熟年の文化徒然雑記帳

徒然なるままに、クラシックや歌舞伎・文楽鑑賞、海外生活と旅、読書、生活随想、経済、経営、政治等々万の随想を書こうと思う。

新英国王チャールズ3世の思い出

2022年09月09日 | 学問・文化・芸術
   エリザベス女王が、偉大な業績を残して崩御された。
   私も、イギリスで5年間生活してきたので、激動のイギリスで素晴しい公務を遂行されていたのを身近に感じていた。
   ご冥福を心からお祈り申し上げたい。

   チャールズ皇太子が、チャールズ3世として新英国国王になられた。
   実は、随分前のことになるが、私は、皇太子時代のチャールズ国王に、2回、お目通りを頂いているのである。

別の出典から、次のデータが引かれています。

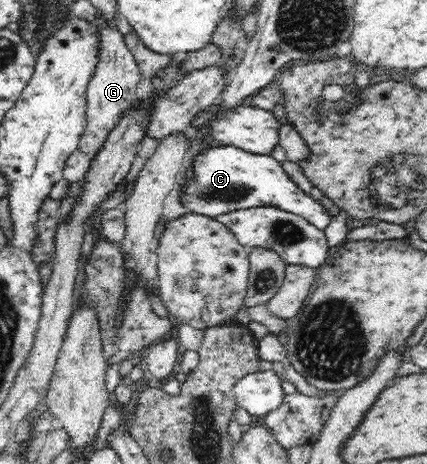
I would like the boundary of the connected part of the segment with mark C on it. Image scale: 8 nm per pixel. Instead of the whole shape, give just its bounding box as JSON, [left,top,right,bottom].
[180,145,332,230]

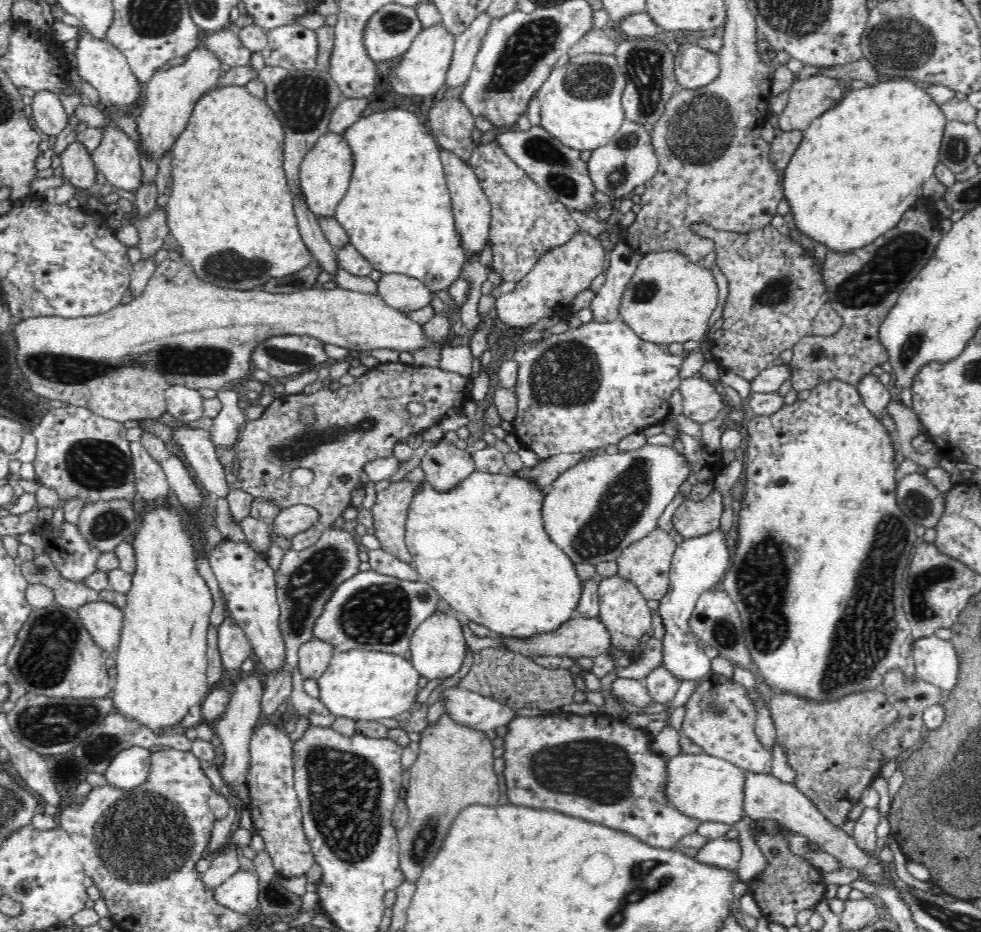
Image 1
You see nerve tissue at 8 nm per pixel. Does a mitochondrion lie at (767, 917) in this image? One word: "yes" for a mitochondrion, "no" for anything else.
no

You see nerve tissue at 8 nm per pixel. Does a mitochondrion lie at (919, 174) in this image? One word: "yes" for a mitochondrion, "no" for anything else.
no

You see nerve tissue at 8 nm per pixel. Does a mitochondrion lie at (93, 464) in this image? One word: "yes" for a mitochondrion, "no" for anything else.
yes

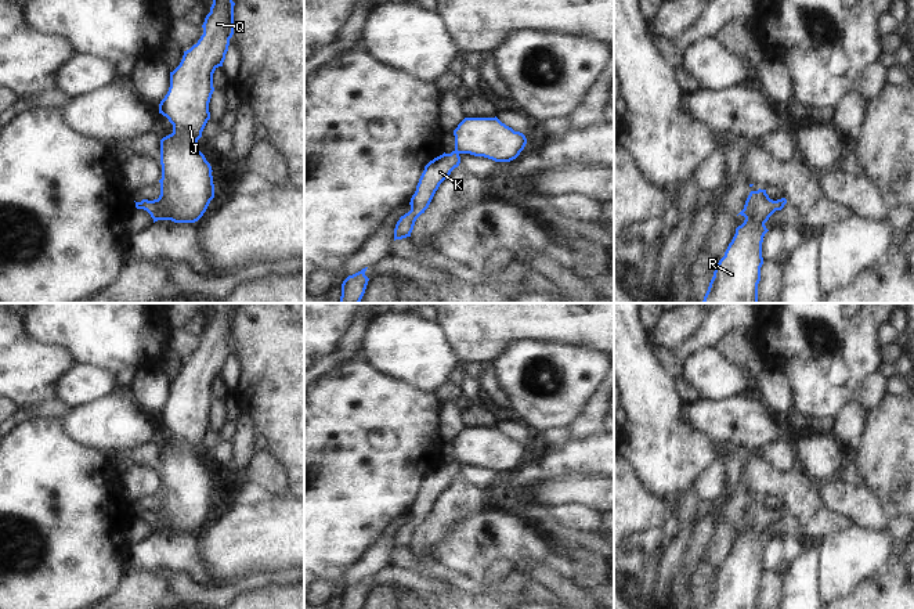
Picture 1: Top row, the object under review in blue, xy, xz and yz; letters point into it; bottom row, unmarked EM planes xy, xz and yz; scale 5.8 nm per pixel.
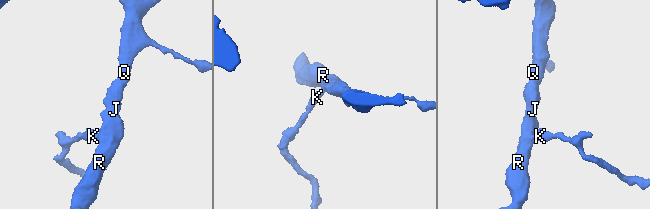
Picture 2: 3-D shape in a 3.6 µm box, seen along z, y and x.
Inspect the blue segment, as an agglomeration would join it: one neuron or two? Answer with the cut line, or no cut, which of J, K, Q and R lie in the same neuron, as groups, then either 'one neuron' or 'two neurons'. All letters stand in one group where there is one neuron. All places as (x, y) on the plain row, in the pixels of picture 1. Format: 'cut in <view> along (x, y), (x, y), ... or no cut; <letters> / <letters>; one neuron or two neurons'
no cut; J K Q R; one neuron

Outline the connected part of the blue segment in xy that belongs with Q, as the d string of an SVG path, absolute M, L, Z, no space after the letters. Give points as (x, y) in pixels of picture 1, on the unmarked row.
M214 303L210 322L202 335L203 345L196 354L184 361L180 375L170 382L169 401L159 414L159 424L173 435L173 443L160 450L160 505L153 511L136 512L136 518L147 520L153 533L158 530L195 533L214 508L213 480L196 453L210 429L209 412L214 401L213 383L223 376L230 349L234 345L234 316L232 303Z

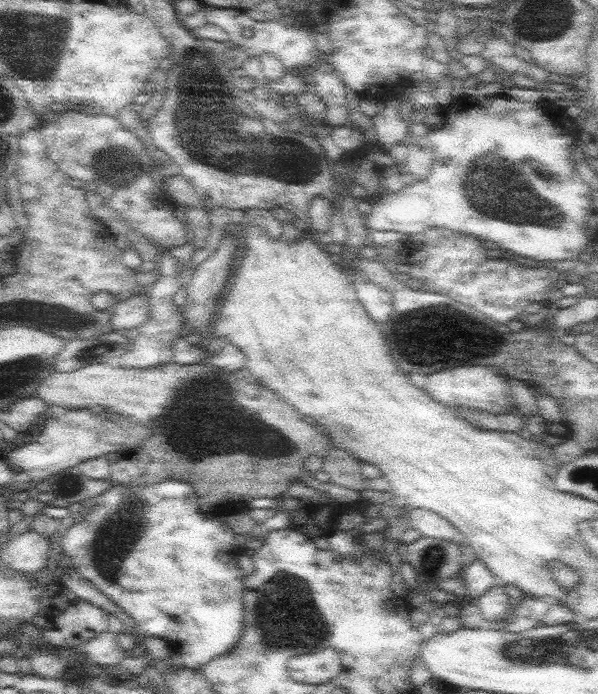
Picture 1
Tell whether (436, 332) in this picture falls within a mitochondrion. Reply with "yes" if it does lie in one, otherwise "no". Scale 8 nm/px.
yes

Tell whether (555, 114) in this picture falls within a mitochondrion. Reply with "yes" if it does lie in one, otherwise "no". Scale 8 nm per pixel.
no

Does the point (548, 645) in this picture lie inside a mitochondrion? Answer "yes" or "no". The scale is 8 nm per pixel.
yes

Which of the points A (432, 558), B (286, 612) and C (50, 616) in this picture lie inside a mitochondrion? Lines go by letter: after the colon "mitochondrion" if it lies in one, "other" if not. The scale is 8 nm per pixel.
A: mitochondrion
B: mitochondrion
C: other

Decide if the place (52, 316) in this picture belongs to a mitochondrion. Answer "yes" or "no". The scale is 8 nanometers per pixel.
yes

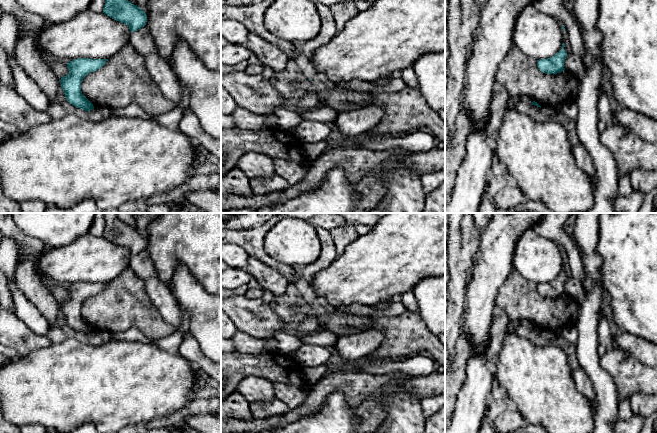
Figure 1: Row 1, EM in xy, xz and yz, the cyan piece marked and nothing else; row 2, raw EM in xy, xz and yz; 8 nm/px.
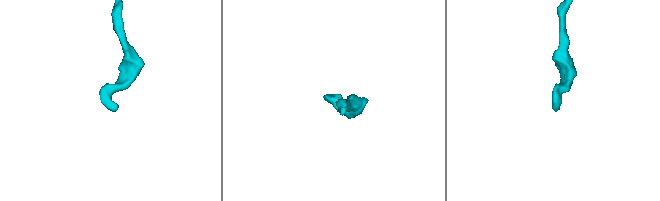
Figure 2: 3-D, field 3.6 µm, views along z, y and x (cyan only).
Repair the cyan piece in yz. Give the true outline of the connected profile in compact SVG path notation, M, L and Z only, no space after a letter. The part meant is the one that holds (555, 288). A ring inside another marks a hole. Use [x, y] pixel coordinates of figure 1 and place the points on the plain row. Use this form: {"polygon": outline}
{"polygon": "M565 267L562 268L562 273L554 280L537 284L539 294L546 298L557 298L564 295L564 286L567 280L567 276L564 274L564 271Z"}

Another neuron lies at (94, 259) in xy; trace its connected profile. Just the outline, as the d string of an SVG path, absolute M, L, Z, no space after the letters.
M87 233L62 247L48 248L46 252L42 252L37 259L36 268L42 279L49 279L52 284L67 288L78 282L109 283L130 267L130 261L131 256L128 249L112 243L103 236Z

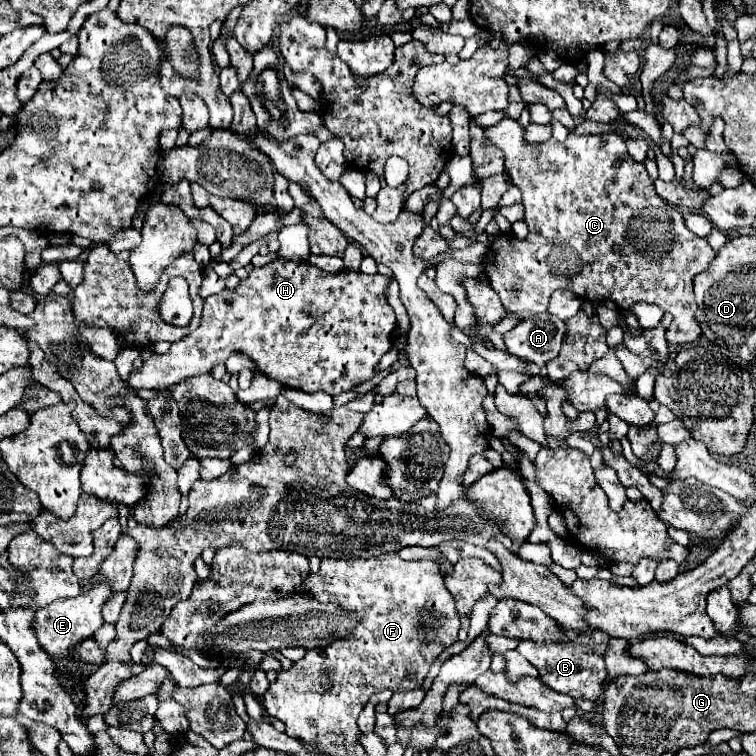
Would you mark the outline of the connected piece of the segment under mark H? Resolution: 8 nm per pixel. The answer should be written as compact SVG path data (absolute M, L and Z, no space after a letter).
M275 258L275 260L269 262L267 266L253 268L253 270L249 272L249 276L247 276L245 280L241 280L239 286L237 286L233 292L231 292L229 288L223 288L223 292L207 297L207 300L204 300L202 319L199 328L197 328L195 332L187 334L183 340L173 342L167 354L151 354L151 356L143 362L143 368L133 370L133 372L129 374L129 378L127 378L125 384L127 384L129 388L133 388L133 390L139 390L139 388L169 388L171 384L177 384L177 382L181 382L181 380L185 380L185 378L189 378L189 376L195 376L195 374L209 374L209 372L213 370L215 364L225 362L233 352L243 352L243 354L247 354L247 356L255 362L255 366L259 368L261 374L265 374L265 376L271 378L271 380L277 380L277 382L283 384L285 388L295 388L295 390L301 390L301 392L307 392L307 394L313 394L313 392L319 392L319 390L323 390L323 392L327 392L327 394L331 394L331 396L333 396L333 394L341 394L341 392L345 392L345 390L351 390L351 388L359 386L359 384L365 382L365 380L371 380L371 378L379 372L377 364L379 364L381 356L391 348L391 332L395 330L397 322L395 322L395 312L393 312L393 308L389 306L389 302L387 302L387 298L385 298L385 292L383 292L385 286L387 286L389 282L391 282L391 278L381 276L381 274L367 276L367 274L363 274L363 272L347 272L347 270L329 274L329 272L319 270L317 266L313 266L313 264L309 264L309 262L303 262L303 260L301 260L301 262L293 262L293 260L285 260L285 258Z

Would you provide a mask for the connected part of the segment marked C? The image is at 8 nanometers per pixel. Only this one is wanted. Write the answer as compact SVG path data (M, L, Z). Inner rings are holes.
M503 118L495 126L485 128L487 140L505 154L505 172L523 192L525 224L529 226L529 234L523 240L513 234L499 234L485 256L489 282L507 312L517 312L525 318L547 312L553 290L569 290L589 302L613 300L621 310L629 310L635 302L649 302L673 314L673 322L667 328L669 344L693 344L701 336L701 328L695 320L693 278L705 272L715 258L707 240L693 234L685 226L683 214L657 196L645 166L627 154L625 140L619 134L569 134L563 144L551 138L531 146L523 142L523 132L519 122L511 118Z

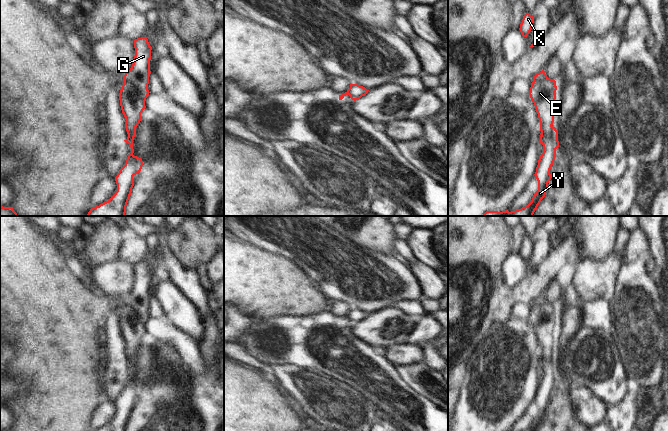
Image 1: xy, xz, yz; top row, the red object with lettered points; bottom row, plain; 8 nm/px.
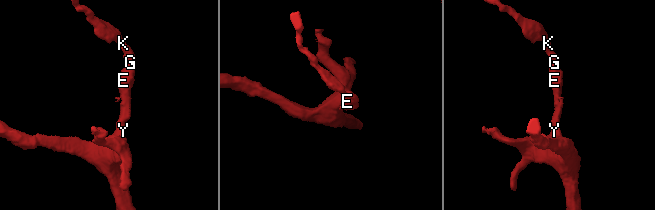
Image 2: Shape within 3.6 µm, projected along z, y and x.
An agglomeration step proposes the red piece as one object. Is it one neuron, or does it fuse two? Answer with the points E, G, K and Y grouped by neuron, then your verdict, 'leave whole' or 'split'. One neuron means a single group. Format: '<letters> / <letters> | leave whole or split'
E G K Y | leave whole

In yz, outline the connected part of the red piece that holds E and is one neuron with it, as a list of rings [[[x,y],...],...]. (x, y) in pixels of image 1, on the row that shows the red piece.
[[[544,70],[534,76],[529,95],[540,122],[540,143],[543,145],[543,153],[539,157],[534,174],[538,181],[538,190],[533,195],[531,202],[515,211],[486,211],[482,216],[533,216],[541,200],[545,197],[548,183],[552,178],[550,169],[555,160],[556,149],[559,147],[558,130],[552,126],[556,90],[556,81],[548,78]]]

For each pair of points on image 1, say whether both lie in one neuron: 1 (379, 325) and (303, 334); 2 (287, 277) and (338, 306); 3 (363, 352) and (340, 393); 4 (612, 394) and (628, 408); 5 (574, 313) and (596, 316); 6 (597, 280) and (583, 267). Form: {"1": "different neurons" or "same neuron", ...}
{"1": "different neurons", "2": "different neurons", "3": "different neurons", "4": "different neurons", "5": "different neurons", "6": "same neuron"}

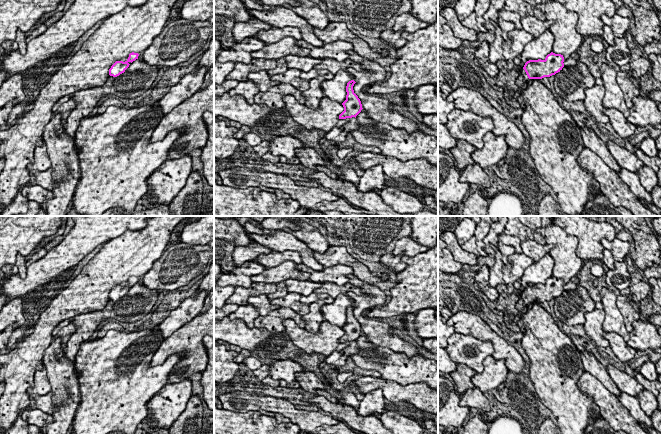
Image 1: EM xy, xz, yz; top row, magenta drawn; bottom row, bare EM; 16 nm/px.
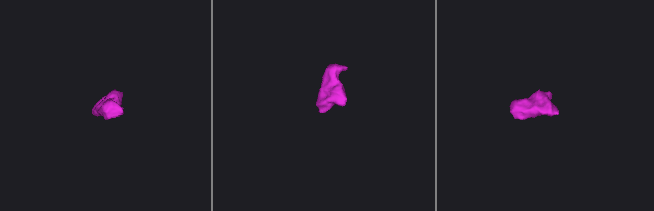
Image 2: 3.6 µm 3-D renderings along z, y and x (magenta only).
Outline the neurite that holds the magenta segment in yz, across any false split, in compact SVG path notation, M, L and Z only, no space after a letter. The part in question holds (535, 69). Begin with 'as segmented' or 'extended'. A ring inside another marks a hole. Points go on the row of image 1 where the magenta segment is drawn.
extended; M551 52L544 60L529 60L525 63L521 70L521 75L525 81L530 79L542 79L550 77L560 72L562 68L568 66L575 66L579 61L579 54L572 53L568 59L564 59L563 55Z

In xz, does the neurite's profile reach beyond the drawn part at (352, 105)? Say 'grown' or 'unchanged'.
grown

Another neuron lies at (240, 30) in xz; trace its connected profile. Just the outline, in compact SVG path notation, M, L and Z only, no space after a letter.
M252 17L247 22L236 22L231 33L236 43L240 43L244 38L252 37L260 30L268 30L271 27L272 26L270 24L262 22L256 17Z

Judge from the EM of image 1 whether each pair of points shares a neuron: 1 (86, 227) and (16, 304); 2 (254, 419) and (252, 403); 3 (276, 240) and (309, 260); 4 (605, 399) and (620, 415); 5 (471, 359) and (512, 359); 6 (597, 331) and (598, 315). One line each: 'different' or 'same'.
1: different
2: different
3: same
4: same
5: different
6: same

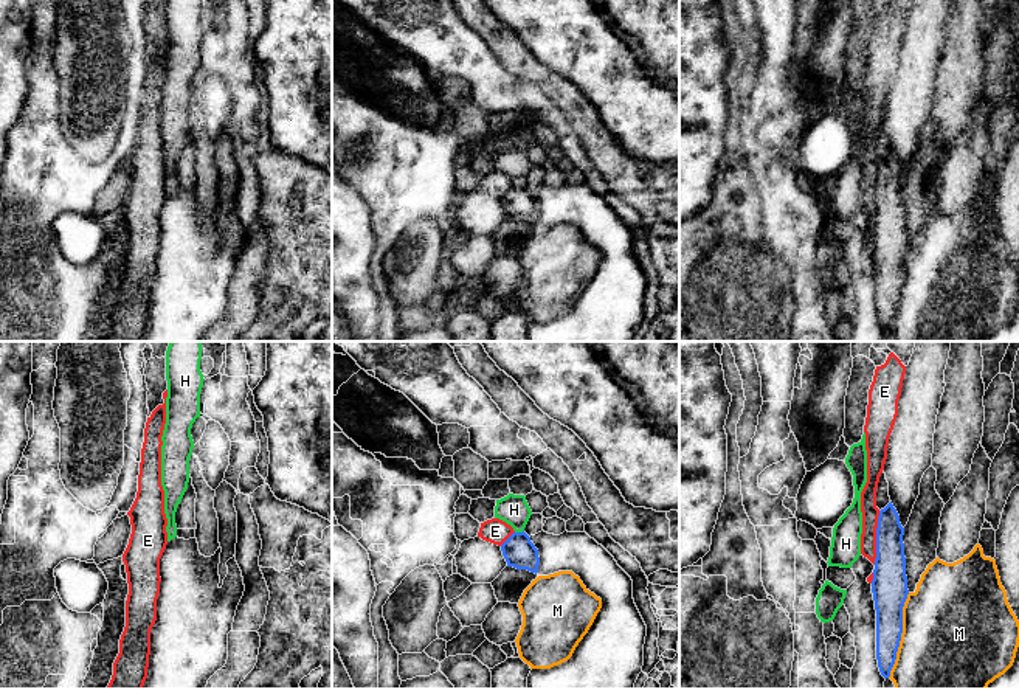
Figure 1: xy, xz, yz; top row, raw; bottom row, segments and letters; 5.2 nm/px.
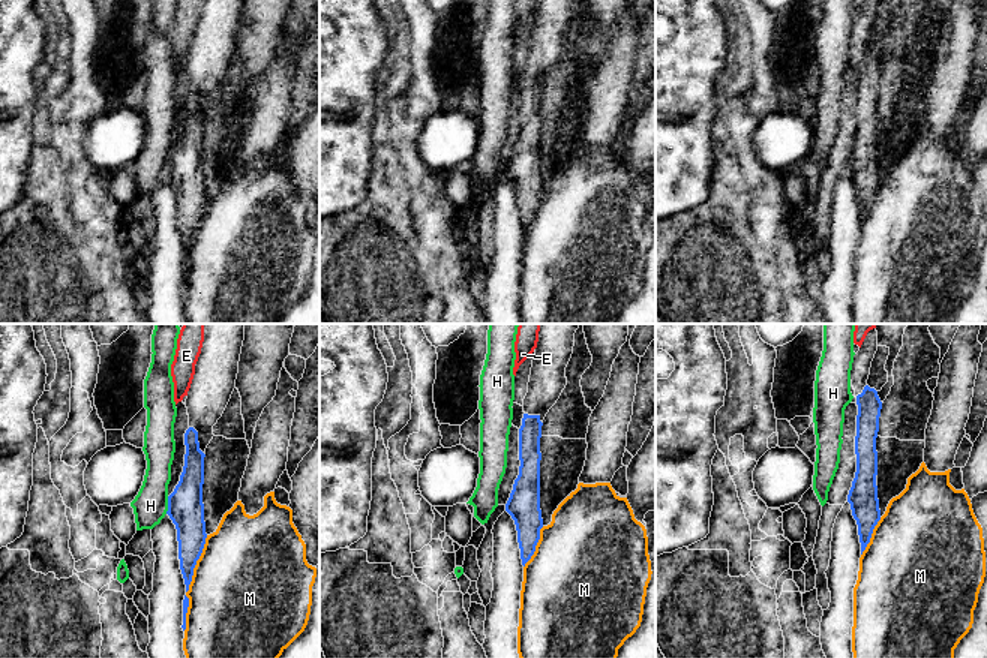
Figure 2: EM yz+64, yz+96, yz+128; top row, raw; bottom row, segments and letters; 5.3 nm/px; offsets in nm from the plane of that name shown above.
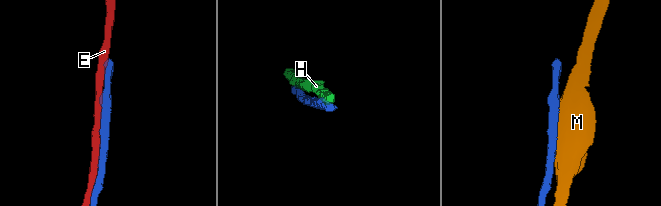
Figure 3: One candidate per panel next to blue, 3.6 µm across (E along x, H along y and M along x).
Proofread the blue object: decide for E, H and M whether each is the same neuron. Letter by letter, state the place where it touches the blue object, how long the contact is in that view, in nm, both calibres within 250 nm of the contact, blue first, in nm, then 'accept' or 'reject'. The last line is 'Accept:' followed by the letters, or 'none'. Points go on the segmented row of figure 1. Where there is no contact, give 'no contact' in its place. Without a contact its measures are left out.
E: yz (877, 537) | 280 nm | 180/90 nm | reject
H: xz (518, 533) | 50 nm | 160/160 nm | reject
M: yz (900, 635) | 460 nm | 180/480 nm | reject
Accept: none

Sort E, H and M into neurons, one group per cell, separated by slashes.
E / H / M

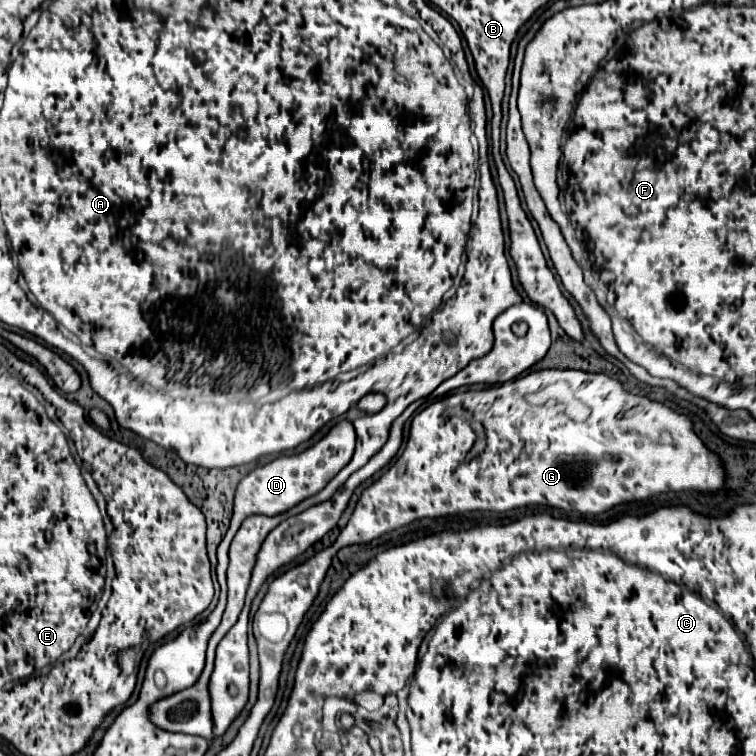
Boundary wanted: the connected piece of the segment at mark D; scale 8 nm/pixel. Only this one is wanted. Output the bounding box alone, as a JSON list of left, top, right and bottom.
[216,420,354,580]

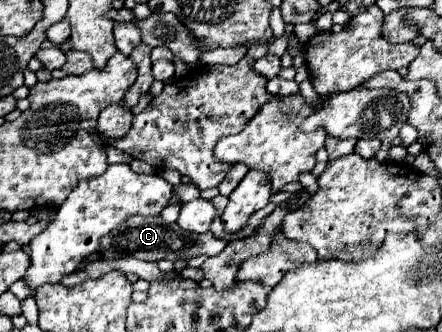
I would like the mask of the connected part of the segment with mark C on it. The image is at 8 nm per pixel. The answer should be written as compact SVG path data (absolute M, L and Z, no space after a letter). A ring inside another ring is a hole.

   記録を残していないので、その後にこのブログに書いた文章を多少修正して、転載し、思い出に浸りたいと思う。

   1988年のことだと思うのだが、ロンドンのシティで、私が、大きな都市開発プロジェクトを立ち上げた丁度その時、金融ビッグバンでシティが急開発に沸きに沸いた頃で、シティ・コーポレーションが、晩餐会を開催し、チャールズ皇太子をゲスト・スピーカーとして招待した。
   その時、私は、シティのお歴々と会場のエントランスで、4人の一人として並んで皇太子をお出迎えした。
   シティでの開発プロジェクトについて少しご説明申し上げたが、「アーキテクトですか。」と聞かれた事だけは覚えているが、何を説明したのか何を言われたのか全く何も覚えていない。
   この時の握手した手の感触と、少し後に、別なレセプションで同じ様にダイアナ妃をお迎えした時の彼女の柔らかい手の感触だけはかすかに残っている。

   問題は、この時のチャールズ皇太子のスピーチの内容で、激しい口調で、当時ビックバンに湧くシティの乱開発について批判し、当時のシティの都市景観は、ナチスの空爆によって破壊された戦後のシティのスカイラインよりも遥かに酷いもので、「Rape of Britain」 だと糾弾したのである。
   チャールズ皇太子のシティのイメージは、丁度セント・ポール寺院が軍艦のように洋上に浮かんでいるシティなのだが、既に周りの色々な高層ビルが寺院を威圧してしまっていた。
   それに、悪いことに、イギリスの開発許可は、個々のプロジェクト毎に認可されるので、そのデザインについては統一性がなく、各個区々なので都市景観の統一性がないために、パリのように都市そのものの纏まりがなくて美観に欠ける。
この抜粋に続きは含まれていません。